The Bavarians are particularly feeling the shortage of sunflower oil, an important ingredient for Byodo products, as a result of the Ukraine war. “But the rapidly rising energy prices for production are causing us more problems,” says Moßbacher. Byodo has already had to raise prices. “We have distributed the increase across the entire range so that we don’t scare customers away.”

Product by Byodo

The manufacturer had to raise prices.

(Photo: byodo)

At the kitchen table, organic was a constant topic for Stephanie Moßbacher from a young age. The fact that she is the second generation to run the organic supplier was not a matter of course. Many bio pioneers are now retiring. “They are mostly strong personalities like my father. Visionaries with their own minds who persistently pursued the bio-idea when no one else believed in it,” explains the daughter. “I admire that and of course it’s in me, but it doesn’t make the succession any easier.”

Her father and business partner Andrea Sonnberger are still active partners, but stay out of the day-to-day business. Stephanie Moßbacher holds ten percent of the company shares, her father 25 percent, Sonnberger 35 percent. In 2018, GLS Beteiligungs-AG, which specializes in sustainable investments, took over almost 30 percent of Byodo. “That made us more powerful.”

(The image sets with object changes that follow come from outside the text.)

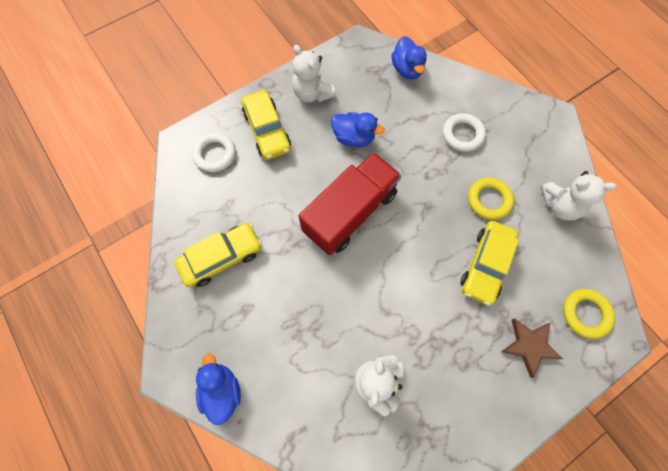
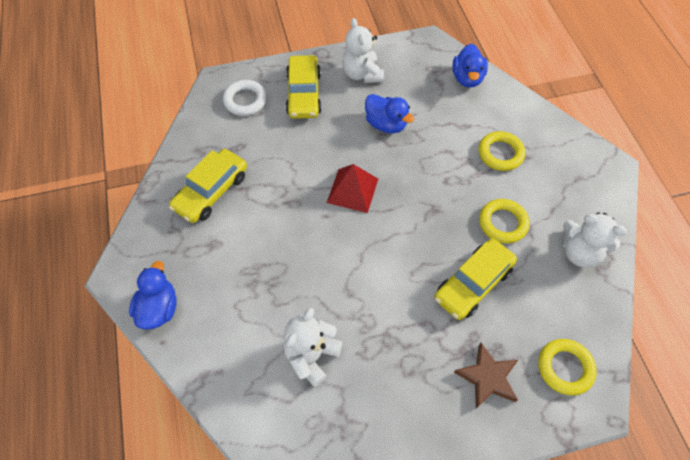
camera: 20 degrees right, 10 degrees down
yellow car [174,223,262,287] -> yellow car turned 135 degrees clockwise [169,149,247,223]
red truck [299,152,402,255] -> red pyramid [327,164,378,213]
white ring [443,113,486,152] -> yellow ring [479,131,525,171]

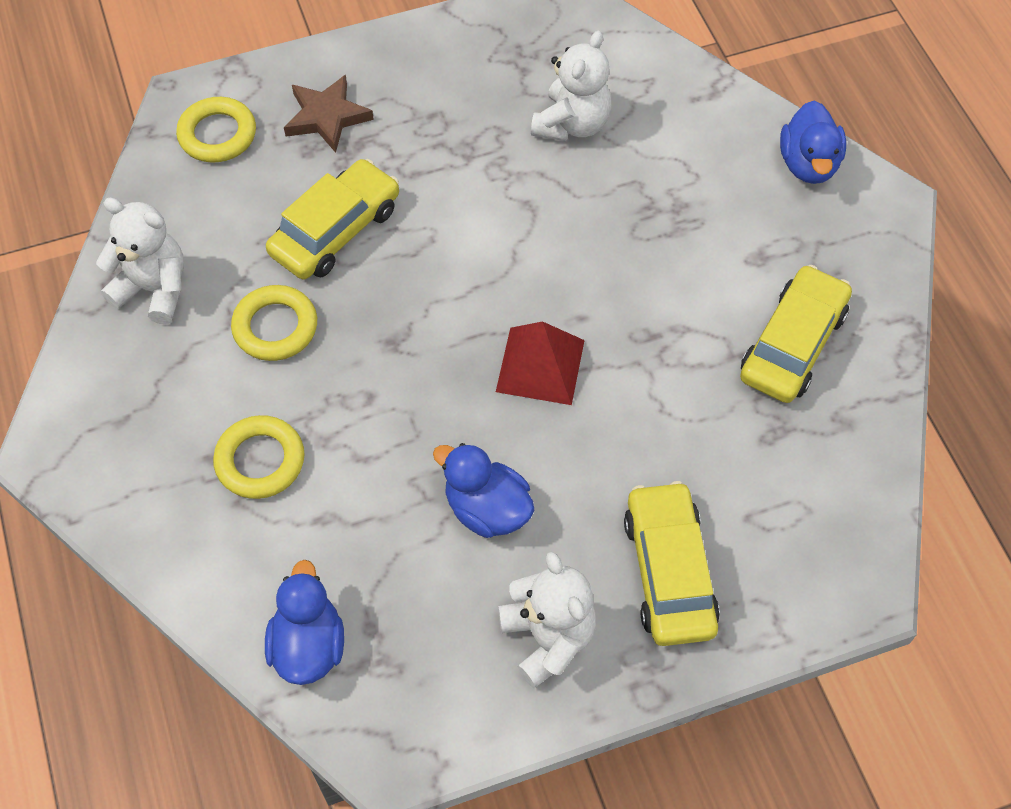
camera: 175 degrees right, 0 degrees up
white ring [223,80,267,116] -> none

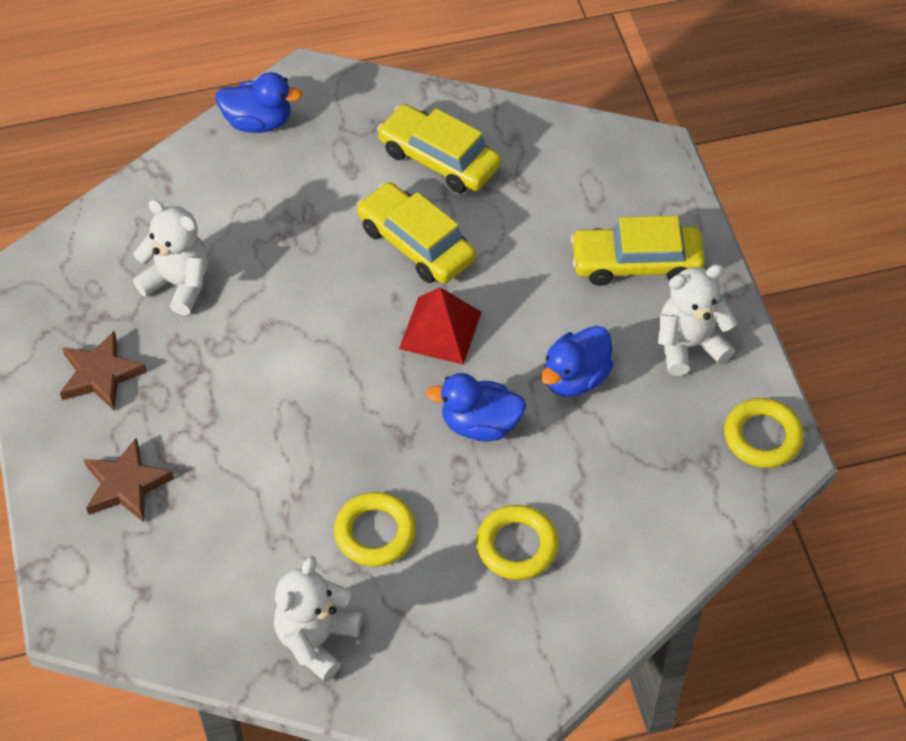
camera: 85 degrees left, 5 degrees down
yellow ring [176,97,256,162] -> yellow ring moved to [724,398,804,468]
blue duck [265,560,344,685] -> blue duck moved to [426,373,526,441]
yellow car [266,159,399,279] -> yellow car moved to [357,182,476,284]
none -> brown star [60,331,147,410]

Moßbacher prepared for her current role during her studies, specializing in sustainability and marketing. She gained professional experience in a PR agency and in brand management at Burda. She joined Byodo six years ago. “Here I can really shape something,” she explains the step. As a trainee, she got to know all areas and employees, then she headed marketing and product management and joined the management team in 2020.

Moßbacher now wants to further digitize the processes at Byodo. “We can become even more digital and faster in purchasing and logistics. At the same time, this lowers costs so that we can keep prices stable.” For Jäckel from the Naturkost-Verband, Byodo is an example of how an organic company can remain agile and keep up with the times.

Internally, Moßbacher is increasingly focusing on participatory leadership and interdisciplinary teams. “We have to bring the corporate culture into a new era in which a lot of personal responsibility is lived.” In any case, Byodo has no problems finding employees, she emphasizes. “More and more people are finding sustainability and meaning important when choosing their employer.”